◆ **SUPPLIED TEXT**:
|
Submitted by Assigned_Reviewer_1
Q1: Comments to author(s). First provide a summary of the paper, and then address the following criteria: Quality, clarity, originality and significance. (For detailed reviewing guidelines, see http://nips.cc/PaperInformation/ReviewerInstructions)
The authors present pruning algorithms to improve the speed of CFR and CFR+ and show empirically the performance in the domain of Leduc Hold'em.
While the paper is well written and the algorithm presented by the authors seems to achieve good results, I am unsure whether their claims about the drawback of partial pruning [Lanctot et al. 2009] are correct or not. Because this part is associated with the evaluation of originality and significance of the paper, clarifying this point is crucial to verify whether the right baseline of CFR/CFR+ has been used for performance evaluation or not.
In [Lanctot et al. 2009], they describe, "With vanilla CFR we used to an implementational trick called pruning to dramatically reduce the work done per iteration. When updating one player's regrets, if the other player has no probability of reaching the current history, the entire subtree at that history can be pruned for the current iteration, with no effect on the resulting computation." (see page 7).
In contrast, the authors claim that partial pruning only a branch to be avoided if both players' action sequences leading to that point have zero probability (for example, page 1).
I do not understand whether these descriptions indicate the same thing or not. The description in [Lanctot et al. 2009] sounds to me that partial pruning is performed if one player's action leads to a probability of zero.
Of course, I might miss important points. Therefore, to assess their contribution accurately, I would like to wait for authors' responses regarding this matter in the rebuttal phase.
Other comments
Line 104 in page 2. Full stop is missing in the sentence starting with "If a series of strategies are played over ..."
Lines 130-137 in page 3. \pi_i^\delta(h,z) and \pi_i^\delta(h \dot a, z) should be correct in equations (2) and (3), respectively.
Lines 146-147 in page 3. \sum_{t \in T} (u_i(....) - u_i(...)) should be correct in equation (6) (that is, we need parentheses there).
Q2: Please summarize your review in 1-2 sentences
Although the paper has important contributions, I have a difficulty in assessing whether their claims about the drawback of partial pruning [Lanctot et al. 2009] are correct or not.
Submitted by Assigned_Reviewer_2
Q1: Comments to author(s). First provide a summary of the paper, and then address the following criteria: Quality, clarity, originality and significance. (For detailed reviewing guidelines, see http://nips.cc/PaperInformation/ReviewerInstructions)
The paper proposes new pruning strategies for Counterfactual Regret Minimization (CFR). CFR is an iterative algorithm for solving large two-player zero-sum games. The proposed pruning technique avoids traversing branches of the game tree if at least one player has zero probability of reaching those paths. This can dramatically increase the convergence speed of CFR.
The paper is mostly well-written, although it is hard to follow some parts. Overall, this is a nice contribution and the results are encouraging.

◆ **YOUR TASK**:
In the reviewer comments, in which domain do the authors show the performance of their pruning algorithms empirically?

◆ **EXERCISE DATA**:
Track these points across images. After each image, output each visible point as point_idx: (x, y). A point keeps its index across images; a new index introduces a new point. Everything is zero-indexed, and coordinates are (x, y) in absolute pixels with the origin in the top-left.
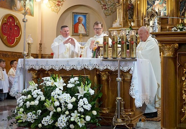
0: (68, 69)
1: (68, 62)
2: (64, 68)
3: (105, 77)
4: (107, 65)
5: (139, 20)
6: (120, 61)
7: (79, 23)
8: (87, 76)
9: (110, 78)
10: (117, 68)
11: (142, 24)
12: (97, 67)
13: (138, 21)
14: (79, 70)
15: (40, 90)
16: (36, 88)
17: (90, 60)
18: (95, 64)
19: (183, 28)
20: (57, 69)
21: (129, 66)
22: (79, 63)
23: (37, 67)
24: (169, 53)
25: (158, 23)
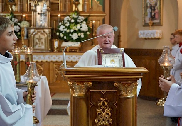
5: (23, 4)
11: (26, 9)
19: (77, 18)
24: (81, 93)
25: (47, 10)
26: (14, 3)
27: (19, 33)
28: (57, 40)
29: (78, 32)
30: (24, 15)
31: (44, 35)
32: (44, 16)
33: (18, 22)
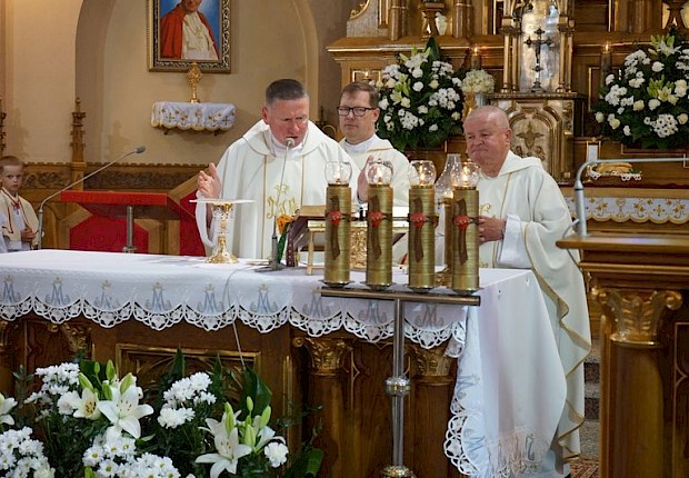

---

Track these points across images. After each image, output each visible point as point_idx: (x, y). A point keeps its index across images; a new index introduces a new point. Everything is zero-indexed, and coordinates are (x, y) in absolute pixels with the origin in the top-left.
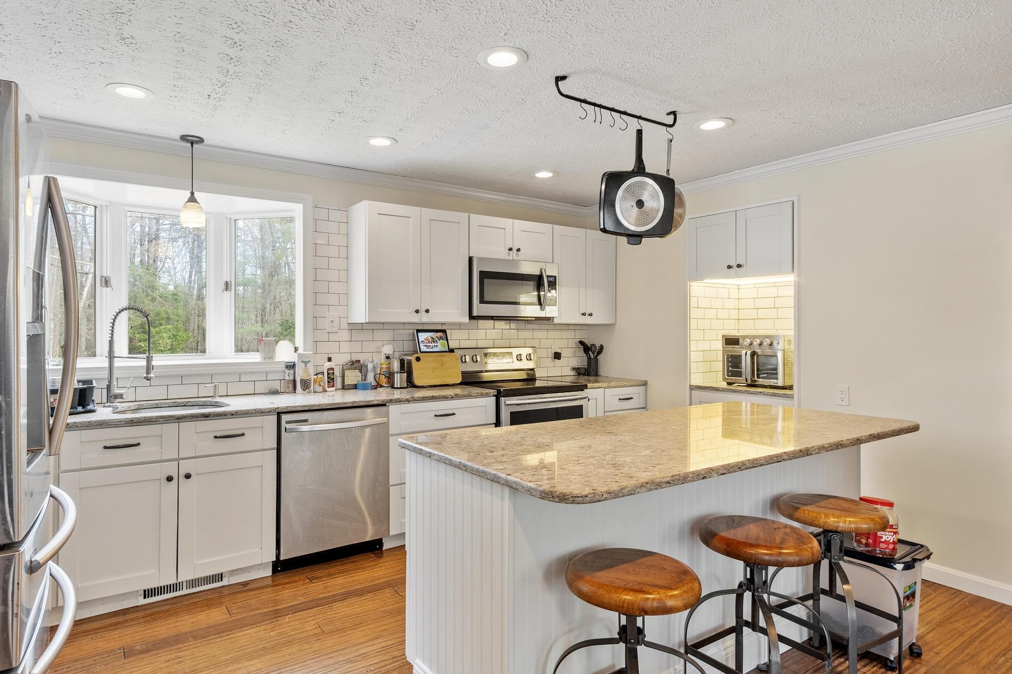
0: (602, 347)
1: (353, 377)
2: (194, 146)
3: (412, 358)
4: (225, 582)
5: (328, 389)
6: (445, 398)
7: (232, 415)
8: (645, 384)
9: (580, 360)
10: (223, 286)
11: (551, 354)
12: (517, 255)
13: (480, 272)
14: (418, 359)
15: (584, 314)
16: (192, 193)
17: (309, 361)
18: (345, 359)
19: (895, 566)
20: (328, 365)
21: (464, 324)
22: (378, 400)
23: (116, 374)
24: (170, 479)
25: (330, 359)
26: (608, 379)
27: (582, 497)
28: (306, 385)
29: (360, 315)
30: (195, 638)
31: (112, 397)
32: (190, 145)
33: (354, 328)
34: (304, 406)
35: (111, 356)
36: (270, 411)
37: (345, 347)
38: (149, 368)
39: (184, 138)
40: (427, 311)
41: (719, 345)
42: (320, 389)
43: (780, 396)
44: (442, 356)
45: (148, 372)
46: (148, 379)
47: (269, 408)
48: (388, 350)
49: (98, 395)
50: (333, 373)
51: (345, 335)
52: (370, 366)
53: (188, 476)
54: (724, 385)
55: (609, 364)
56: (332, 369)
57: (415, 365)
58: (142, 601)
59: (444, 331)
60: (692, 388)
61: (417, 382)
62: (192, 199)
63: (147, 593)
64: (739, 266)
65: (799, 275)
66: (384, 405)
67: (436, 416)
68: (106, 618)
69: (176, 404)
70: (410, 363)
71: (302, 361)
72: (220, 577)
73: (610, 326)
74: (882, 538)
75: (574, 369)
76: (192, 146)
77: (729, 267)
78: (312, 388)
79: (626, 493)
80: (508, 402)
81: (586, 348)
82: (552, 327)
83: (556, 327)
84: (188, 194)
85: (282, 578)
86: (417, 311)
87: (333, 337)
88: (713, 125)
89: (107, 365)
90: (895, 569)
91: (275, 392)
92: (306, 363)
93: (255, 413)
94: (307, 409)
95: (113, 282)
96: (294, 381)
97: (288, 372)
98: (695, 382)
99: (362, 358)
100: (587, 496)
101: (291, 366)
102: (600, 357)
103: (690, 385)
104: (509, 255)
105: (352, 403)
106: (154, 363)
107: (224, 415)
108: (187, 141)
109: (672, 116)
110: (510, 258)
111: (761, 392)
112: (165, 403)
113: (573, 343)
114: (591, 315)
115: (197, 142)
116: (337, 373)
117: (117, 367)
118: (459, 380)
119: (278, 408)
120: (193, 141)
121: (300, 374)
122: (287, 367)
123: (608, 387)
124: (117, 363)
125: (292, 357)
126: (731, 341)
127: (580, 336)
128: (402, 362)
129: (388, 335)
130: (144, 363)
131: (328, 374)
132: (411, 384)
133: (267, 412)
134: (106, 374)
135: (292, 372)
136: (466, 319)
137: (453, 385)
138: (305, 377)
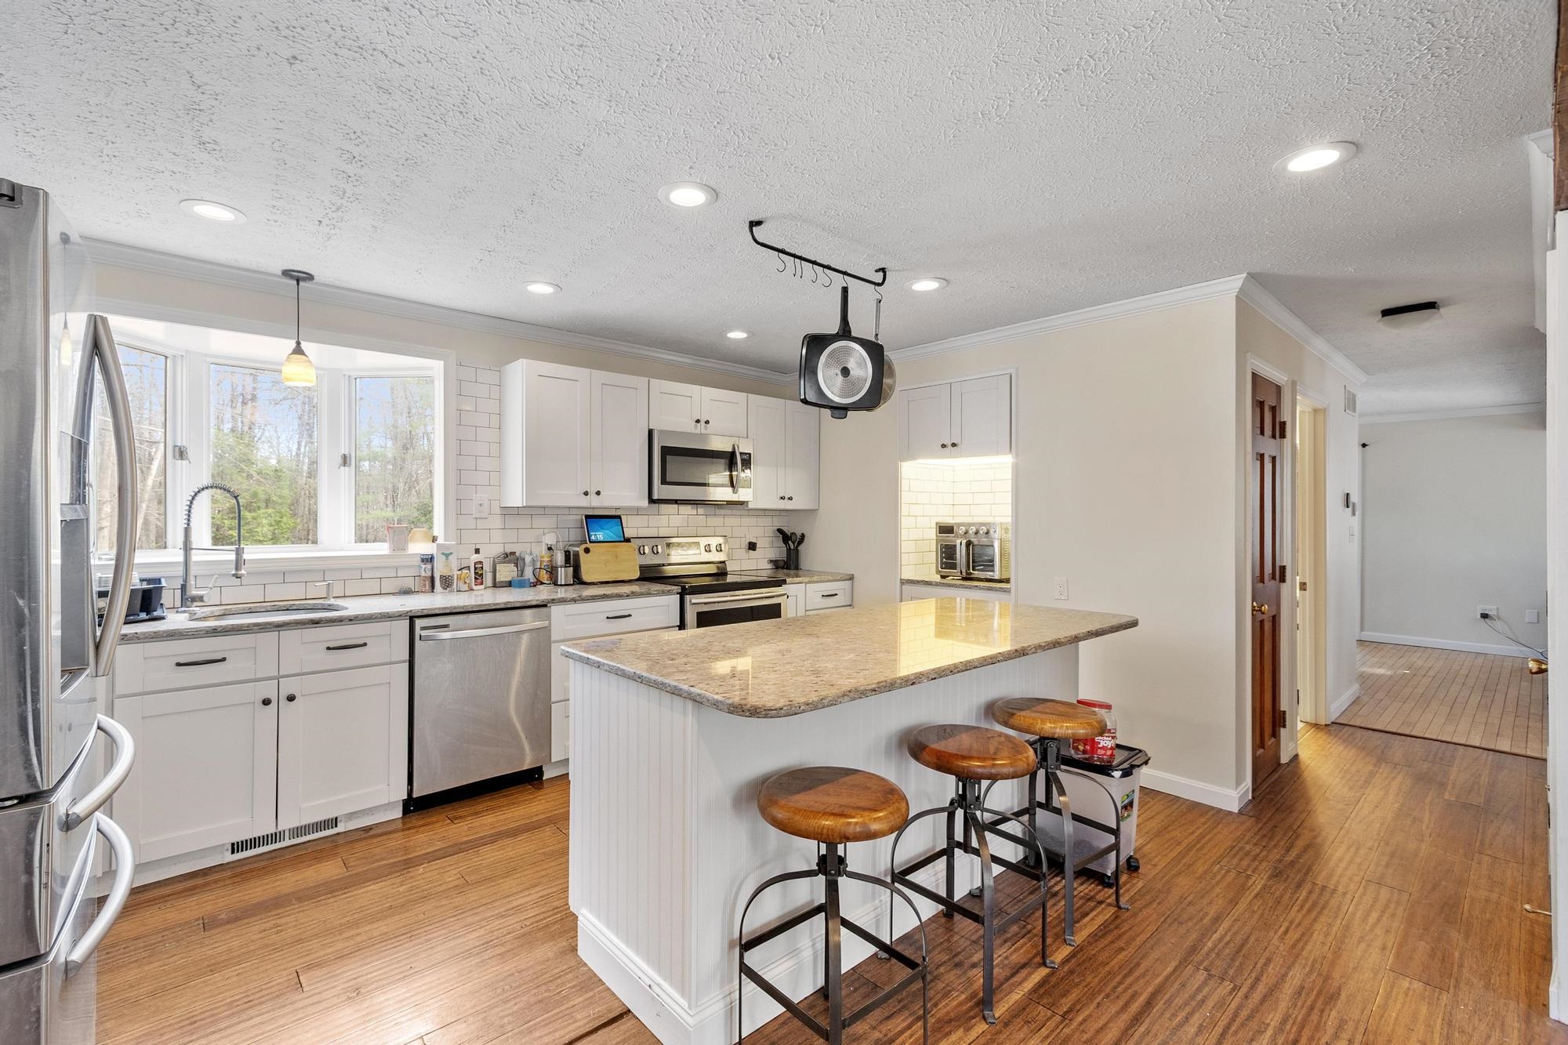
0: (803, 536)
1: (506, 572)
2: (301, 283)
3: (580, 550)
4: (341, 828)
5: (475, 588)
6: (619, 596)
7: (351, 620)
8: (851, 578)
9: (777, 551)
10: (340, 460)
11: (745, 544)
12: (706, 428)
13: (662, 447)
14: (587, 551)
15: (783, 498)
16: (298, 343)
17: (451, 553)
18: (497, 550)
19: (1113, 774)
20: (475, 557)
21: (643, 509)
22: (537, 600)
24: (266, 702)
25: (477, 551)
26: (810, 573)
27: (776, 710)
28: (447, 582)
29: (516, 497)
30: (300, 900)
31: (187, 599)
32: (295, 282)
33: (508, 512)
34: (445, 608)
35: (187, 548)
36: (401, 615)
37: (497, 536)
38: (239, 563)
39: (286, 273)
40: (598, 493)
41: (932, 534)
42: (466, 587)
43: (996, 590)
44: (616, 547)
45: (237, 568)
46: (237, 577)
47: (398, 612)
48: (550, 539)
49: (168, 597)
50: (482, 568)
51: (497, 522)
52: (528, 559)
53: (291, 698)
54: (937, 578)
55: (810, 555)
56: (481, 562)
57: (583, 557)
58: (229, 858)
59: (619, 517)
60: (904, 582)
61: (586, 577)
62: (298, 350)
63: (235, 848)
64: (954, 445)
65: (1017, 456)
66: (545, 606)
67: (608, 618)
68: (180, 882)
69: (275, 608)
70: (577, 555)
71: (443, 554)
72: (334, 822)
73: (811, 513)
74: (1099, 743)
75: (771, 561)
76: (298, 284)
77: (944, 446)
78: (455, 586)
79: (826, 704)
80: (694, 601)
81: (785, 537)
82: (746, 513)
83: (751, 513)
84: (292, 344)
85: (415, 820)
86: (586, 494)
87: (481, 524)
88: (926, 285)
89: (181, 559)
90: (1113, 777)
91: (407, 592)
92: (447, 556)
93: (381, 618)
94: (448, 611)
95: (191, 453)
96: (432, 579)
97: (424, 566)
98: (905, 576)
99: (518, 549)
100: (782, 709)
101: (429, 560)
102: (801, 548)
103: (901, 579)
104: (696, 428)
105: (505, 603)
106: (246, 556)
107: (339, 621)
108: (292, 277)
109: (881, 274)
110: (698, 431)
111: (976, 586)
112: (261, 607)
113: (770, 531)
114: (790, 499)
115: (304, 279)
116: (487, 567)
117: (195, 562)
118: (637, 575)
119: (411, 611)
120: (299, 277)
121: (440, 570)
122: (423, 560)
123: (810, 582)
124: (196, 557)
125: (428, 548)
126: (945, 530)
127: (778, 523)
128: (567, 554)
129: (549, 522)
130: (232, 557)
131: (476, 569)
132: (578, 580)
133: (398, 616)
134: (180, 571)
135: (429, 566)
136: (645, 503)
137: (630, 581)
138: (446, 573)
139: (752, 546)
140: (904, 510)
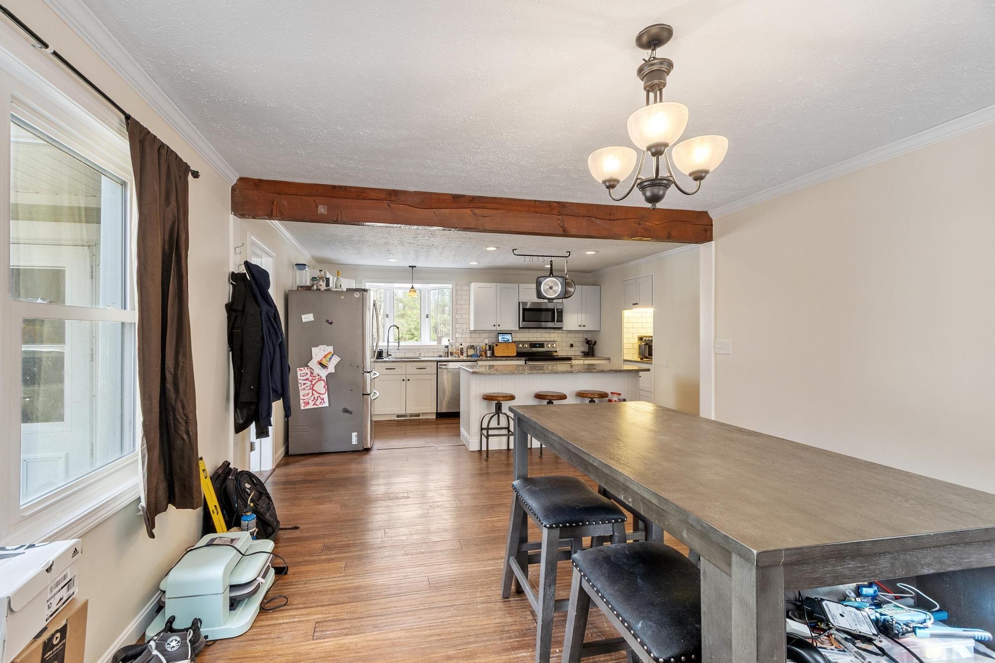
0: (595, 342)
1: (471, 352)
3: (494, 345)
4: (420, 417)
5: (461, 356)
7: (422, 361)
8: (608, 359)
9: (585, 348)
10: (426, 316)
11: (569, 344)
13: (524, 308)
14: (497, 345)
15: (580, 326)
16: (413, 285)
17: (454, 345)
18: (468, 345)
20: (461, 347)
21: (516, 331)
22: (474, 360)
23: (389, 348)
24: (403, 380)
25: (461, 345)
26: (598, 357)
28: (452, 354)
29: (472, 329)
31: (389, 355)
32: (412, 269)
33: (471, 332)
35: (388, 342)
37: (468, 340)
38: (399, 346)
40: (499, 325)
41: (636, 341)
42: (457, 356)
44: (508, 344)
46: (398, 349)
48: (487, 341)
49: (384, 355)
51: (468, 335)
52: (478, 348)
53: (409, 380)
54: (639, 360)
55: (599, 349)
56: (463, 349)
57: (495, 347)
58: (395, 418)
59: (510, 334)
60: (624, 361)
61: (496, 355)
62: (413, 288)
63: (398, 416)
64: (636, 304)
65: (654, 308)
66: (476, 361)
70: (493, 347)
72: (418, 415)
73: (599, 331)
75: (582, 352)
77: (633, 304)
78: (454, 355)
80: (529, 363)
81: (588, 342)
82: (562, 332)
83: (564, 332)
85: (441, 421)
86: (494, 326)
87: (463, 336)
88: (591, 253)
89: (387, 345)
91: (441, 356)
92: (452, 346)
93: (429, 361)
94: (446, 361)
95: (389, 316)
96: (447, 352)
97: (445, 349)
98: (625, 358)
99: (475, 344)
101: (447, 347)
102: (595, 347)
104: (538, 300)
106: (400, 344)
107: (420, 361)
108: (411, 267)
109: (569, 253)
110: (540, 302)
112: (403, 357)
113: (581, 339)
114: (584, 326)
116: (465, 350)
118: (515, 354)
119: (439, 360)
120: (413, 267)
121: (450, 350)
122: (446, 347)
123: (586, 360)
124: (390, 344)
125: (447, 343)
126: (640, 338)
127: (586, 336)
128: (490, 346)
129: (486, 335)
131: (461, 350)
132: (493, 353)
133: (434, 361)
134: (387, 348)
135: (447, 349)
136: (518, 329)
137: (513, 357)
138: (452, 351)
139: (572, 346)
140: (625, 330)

* * *

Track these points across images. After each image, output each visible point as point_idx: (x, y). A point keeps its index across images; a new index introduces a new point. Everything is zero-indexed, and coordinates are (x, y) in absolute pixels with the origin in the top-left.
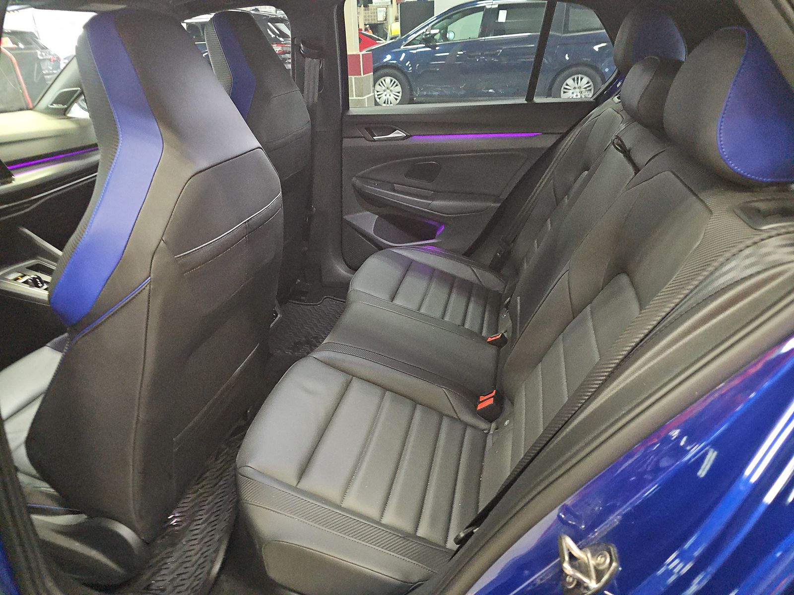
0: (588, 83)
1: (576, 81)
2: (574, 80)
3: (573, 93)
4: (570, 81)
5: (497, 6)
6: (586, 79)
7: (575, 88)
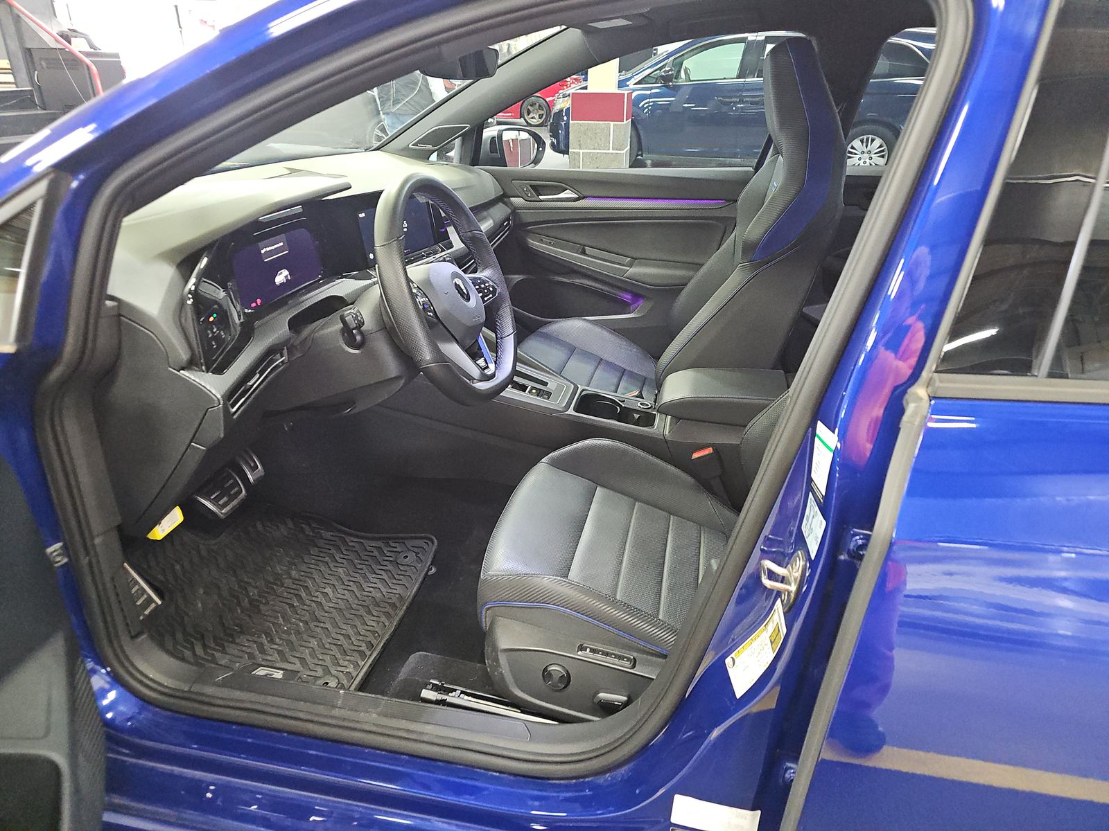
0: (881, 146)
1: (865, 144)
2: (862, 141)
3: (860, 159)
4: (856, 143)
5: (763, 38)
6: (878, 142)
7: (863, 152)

◆ **RESULT OF THE TASK**:
Leduc Hold'em